TASK DESCRIPTION: Return everything from "1. Production Health" down to "uptime (crash detection)" in the logger configuration text, copied word for word.

TEXT SECTION:
1. Production Health Monitoring

// Production configuration
logger.InitWithDefaults(
    "level=4",                   // Warn and Error only
    "heartbeat_level=2",         // But still get disk stats
    "heartbeat_interval_s=300",  // Every 5 minutes
)

// Monitor for:
// - Dropped logs (buffer overflow)
// - Disk space issues
// - File rotation frequency
// - Logger uptime (crash detection)

2. Performance Tuning

// Detailed monitoring during load test
logger.InitWithDefaults(
    "heartbeat_level=3",        // All stats
    "heartbeat_interval_s=10",  // Frequent updates
)

// Track:
// - Memory usage trends
// - Goroutine leaks
// - GC frequency
// - Log throughput

3. Capacity Planning

// Long-term trending
logger.InitWithDefaults(
    "heartbeat_level=2",
    "heartbeat_interval_s=3600",  // Hourly
)

(Data records)

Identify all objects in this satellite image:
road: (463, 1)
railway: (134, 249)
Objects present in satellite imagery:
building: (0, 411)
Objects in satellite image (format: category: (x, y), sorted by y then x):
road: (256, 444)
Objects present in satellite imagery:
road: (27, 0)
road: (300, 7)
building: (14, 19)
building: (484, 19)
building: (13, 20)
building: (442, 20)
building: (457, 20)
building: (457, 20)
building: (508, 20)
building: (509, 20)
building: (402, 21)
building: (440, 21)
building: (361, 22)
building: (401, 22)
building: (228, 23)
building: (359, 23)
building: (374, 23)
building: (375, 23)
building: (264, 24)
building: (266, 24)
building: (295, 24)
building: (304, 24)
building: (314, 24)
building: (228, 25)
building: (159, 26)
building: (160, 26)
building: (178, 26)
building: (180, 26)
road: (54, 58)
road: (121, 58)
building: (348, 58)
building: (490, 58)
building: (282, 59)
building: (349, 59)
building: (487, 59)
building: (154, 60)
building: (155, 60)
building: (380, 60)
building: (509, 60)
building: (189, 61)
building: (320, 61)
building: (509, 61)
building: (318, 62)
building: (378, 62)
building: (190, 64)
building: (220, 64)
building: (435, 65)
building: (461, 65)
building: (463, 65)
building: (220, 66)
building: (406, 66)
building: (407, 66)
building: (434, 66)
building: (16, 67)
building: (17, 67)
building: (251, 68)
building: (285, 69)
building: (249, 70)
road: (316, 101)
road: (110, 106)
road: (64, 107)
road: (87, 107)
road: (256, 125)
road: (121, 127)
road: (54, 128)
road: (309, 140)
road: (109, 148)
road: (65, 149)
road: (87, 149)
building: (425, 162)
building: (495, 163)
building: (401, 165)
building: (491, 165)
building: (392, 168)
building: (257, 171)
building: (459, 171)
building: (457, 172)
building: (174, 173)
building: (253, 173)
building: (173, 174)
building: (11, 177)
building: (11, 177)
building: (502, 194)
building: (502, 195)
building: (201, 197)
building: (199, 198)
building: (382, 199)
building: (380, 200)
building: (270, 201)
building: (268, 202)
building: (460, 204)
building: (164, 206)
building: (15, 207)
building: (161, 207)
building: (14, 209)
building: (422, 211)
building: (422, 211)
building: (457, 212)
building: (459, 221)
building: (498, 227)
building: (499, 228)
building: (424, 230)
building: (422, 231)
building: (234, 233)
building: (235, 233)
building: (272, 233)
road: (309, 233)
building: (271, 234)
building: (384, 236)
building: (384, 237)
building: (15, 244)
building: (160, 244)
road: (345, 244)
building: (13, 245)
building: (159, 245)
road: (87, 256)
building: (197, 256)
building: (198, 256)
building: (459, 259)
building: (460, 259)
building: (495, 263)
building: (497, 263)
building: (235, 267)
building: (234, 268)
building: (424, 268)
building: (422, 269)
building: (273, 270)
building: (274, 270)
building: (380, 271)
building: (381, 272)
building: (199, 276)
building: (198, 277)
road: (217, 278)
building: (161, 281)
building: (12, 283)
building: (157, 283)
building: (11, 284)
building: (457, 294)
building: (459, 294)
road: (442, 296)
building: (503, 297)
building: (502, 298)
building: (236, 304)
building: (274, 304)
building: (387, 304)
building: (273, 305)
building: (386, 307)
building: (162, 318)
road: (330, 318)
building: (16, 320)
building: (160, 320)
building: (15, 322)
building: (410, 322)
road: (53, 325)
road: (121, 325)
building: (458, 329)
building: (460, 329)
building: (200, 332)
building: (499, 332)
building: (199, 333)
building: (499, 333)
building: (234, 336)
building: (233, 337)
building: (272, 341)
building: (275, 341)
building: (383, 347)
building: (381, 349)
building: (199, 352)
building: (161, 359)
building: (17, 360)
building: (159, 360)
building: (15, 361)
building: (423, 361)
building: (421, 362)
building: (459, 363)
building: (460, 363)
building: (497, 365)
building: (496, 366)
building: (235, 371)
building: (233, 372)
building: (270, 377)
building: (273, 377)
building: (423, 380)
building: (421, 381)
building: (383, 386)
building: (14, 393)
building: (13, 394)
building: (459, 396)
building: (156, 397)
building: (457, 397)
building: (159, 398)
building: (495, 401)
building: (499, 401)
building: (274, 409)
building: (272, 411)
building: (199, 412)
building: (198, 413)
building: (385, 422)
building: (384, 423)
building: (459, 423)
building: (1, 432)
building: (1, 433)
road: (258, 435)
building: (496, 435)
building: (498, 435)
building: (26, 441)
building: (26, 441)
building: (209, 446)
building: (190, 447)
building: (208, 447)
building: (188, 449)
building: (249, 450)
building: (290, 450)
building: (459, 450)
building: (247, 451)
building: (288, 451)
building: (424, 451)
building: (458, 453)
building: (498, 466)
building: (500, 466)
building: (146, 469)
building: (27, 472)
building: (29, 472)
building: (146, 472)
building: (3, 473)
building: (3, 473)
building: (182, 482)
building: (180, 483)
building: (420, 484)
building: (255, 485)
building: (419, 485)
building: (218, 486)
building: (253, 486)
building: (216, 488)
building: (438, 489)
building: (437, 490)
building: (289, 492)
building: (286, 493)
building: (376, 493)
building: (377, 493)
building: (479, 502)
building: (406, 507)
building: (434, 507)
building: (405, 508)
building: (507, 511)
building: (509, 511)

EXERCISE SOLUTION:
1. Production Health Monitoring

// Production configuration
logger.InitWithDefaults(
    "level=4",                   // Warn and Error only
    "heartbeat_level=2",         // But still get disk stats
    "heartbeat_interval_s=300",  // Every 5 minutes
)

// Monitor for:
// - Dropped logs (buffer overflow)
// - Disk space issues
// - File rotation frequency
// - Logger uptime (crash detection)